Car sales are in the 300,000 a year territory and fast increasing. The bulk of the yearly sales goes to Metro Manila. The fact is some 200,000 new cars are deployed into our deplorable road network a year and no one has paid attention. The Aquino administration has shrugged such tragedy off and called it “part of progress.” The punditry and most of broadcast commentary have been peddling for years the false narrative—the brazen lie—that cars are not to be blamed for the traffic jams when evidence, science and math say so because they are themselves car riders.
The ironic thing is the government can only exercise full powers over all forms of public utility vehicles and trucks in cargo hauling. The LTFRB grants the franchises of all PUVs and cargo haulers, and the government can invoke emergency powers to cancel franchises left and right and indiscriminately.
That, however, is the stupidest thing that our government can do.
Cargo haulers are part of the economy’s lifeblood. As the trucks negotiate Del Pan Bridge, they look like ugly, toxic creatures. The cargo truck crews look ill-mannered and undisciplined. Without them, however, the supply chain for manufacturing and food supply would be broken, a situation worse than Zika and Ebola. Do you still remember the horrible impact of the truck ban imposed in the port areas several months back? It almost put manufacturing and other vital sectors of the economy on the brink of collapse.

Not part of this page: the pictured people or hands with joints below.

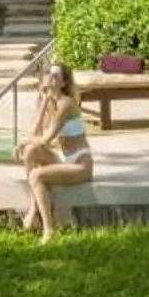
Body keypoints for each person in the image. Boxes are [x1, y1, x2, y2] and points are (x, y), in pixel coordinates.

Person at [14, 63, 95, 240]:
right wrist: (44, 100)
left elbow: (46, 139)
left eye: (55, 76)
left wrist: (21, 143)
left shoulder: (66, 103)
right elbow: (35, 133)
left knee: (36, 175)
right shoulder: (51, 102)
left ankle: (48, 229)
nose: (50, 77)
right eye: (48, 73)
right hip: (65, 160)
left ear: (63, 84)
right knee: (30, 151)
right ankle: (34, 209)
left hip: (81, 165)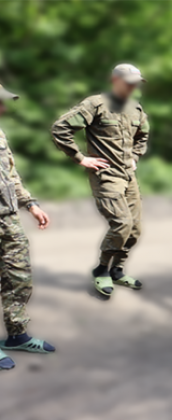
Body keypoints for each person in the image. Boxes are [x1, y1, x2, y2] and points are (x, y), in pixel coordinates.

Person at [51, 64, 149, 297]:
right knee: (122, 224)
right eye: (128, 81)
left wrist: (135, 156)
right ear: (114, 80)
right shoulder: (95, 104)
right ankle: (101, 270)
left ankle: (117, 269)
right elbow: (60, 128)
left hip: (128, 175)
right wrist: (80, 158)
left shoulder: (136, 108)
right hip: (106, 176)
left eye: (136, 82)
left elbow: (142, 135)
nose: (132, 86)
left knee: (134, 230)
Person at [0, 84, 55, 370]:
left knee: (17, 274)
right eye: (0, 103)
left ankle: (17, 335)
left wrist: (30, 204)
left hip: (6, 216)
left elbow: (11, 175)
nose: (4, 108)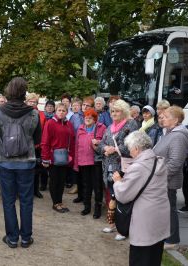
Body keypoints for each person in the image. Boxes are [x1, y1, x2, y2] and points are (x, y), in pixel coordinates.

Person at [0, 77, 41, 248]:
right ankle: (26, 238)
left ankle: (12, 238)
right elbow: (37, 138)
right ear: (24, 92)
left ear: (9, 91)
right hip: (26, 162)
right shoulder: (33, 112)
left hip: (5, 162)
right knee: (27, 200)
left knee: (8, 200)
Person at [113, 131, 169, 266]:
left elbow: (123, 195)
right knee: (154, 257)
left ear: (137, 148)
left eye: (130, 148)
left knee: (140, 258)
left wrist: (118, 181)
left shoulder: (138, 167)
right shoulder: (158, 160)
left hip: (145, 220)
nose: (129, 151)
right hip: (160, 216)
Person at [97, 99, 139, 241]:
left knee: (123, 198)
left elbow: (134, 144)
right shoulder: (110, 127)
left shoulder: (131, 124)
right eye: (112, 111)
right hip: (109, 166)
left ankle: (123, 230)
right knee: (112, 196)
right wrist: (104, 148)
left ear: (124, 111)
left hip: (123, 167)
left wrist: (114, 149)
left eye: (117, 111)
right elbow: (102, 142)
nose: (114, 113)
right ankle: (113, 223)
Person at [153, 106, 188, 250]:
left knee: (169, 209)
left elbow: (175, 162)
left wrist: (159, 177)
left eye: (166, 116)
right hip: (161, 178)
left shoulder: (178, 136)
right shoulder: (169, 132)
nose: (163, 118)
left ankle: (173, 239)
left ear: (176, 120)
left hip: (167, 181)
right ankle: (164, 236)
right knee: (164, 210)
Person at [41, 103, 75, 213]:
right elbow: (45, 142)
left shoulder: (68, 124)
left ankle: (60, 201)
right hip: (53, 156)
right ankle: (55, 203)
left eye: (63, 111)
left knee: (62, 181)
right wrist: (45, 158)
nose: (61, 112)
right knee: (54, 180)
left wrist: (71, 156)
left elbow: (72, 141)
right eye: (59, 110)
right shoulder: (50, 123)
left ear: (66, 112)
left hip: (65, 156)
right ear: (56, 111)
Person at [74, 109, 106, 218]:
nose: (87, 119)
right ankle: (86, 207)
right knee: (86, 186)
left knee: (97, 186)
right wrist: (76, 163)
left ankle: (97, 208)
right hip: (83, 161)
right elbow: (76, 146)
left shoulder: (102, 128)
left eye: (90, 117)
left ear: (95, 119)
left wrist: (98, 142)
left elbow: (106, 143)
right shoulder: (80, 128)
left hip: (96, 161)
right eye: (86, 117)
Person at [25, 93, 46, 198]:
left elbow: (43, 130)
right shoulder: (23, 113)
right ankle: (26, 191)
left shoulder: (41, 114)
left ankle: (35, 190)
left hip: (37, 145)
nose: (32, 103)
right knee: (25, 169)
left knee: (37, 169)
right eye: (30, 101)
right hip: (25, 145)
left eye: (34, 101)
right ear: (26, 102)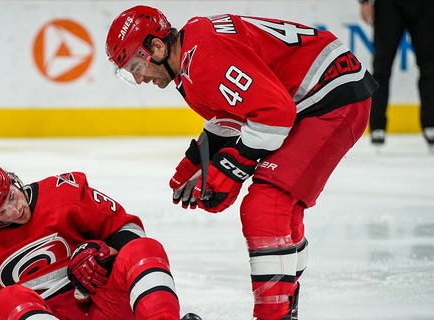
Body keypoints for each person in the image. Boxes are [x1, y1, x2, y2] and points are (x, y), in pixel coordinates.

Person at [105, 6, 377, 320]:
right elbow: (234, 111)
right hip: (317, 95)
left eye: (137, 65)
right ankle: (284, 303)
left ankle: (273, 314)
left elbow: (275, 116)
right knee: (280, 206)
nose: (139, 79)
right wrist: (198, 160)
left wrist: (231, 169)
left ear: (157, 47)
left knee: (266, 203)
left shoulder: (205, 58)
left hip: (331, 97)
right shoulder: (190, 59)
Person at [0, 158, 201, 320]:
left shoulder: (64, 193)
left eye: (11, 196)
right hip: (44, 311)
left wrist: (105, 254)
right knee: (7, 299)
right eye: (0, 214)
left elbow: (131, 230)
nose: (15, 210)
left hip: (105, 308)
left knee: (145, 248)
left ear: (13, 180)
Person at [359, 0, 434, 147]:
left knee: (430, 67)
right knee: (382, 66)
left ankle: (431, 122)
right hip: (389, 5)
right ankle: (377, 126)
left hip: (426, 5)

The PUVs are our de facto mass transport system and any PUV restriction is as stupid and economically disastrous as restricting cargo trucks. They carry and ferry the bulk of the metropolitan work force. The provincial operators move the commuters from the provinces that trade goods, that seek overseas jobs, that work at BPOs and do the daily commute between Metro Manila and adjoining areas in Central and Southern Luzon. Imagine a scenario that restricts the de facto mode of mass transport in the provinces and the cities. Every sub-sector of the service industry would collapse. Ordinary government workers cannot report for work. OFWs from the provinces cannot move in and out of the POEA and the recruiting agencies to get new overseas contracts.
And right now, at this stage of the 21st century, no country that operates within the bound of sanity and math curtails modes of mass transport and cargo haulers to give priority to car use.
Remember the “huddled masses” that take the mass transport systems, from the buses to the urban railway systems, were the dedicated D30 supporters. How can the government turn to elitist policies and discriminate against mass transport?
Mr. Duterte has vowed to serve the mass transport-riding marginal citizens who now form his enthusiastic political base. His government should not repeat the policy mistakes of the elite-loving and masa-hating Aquino government, and adopt the media-promoted false narrative that mass transport forms and cargo haulers are what choke the metropolitan roads.
Just deal with the private vehicles, even those bearing plates from “1” to “8.”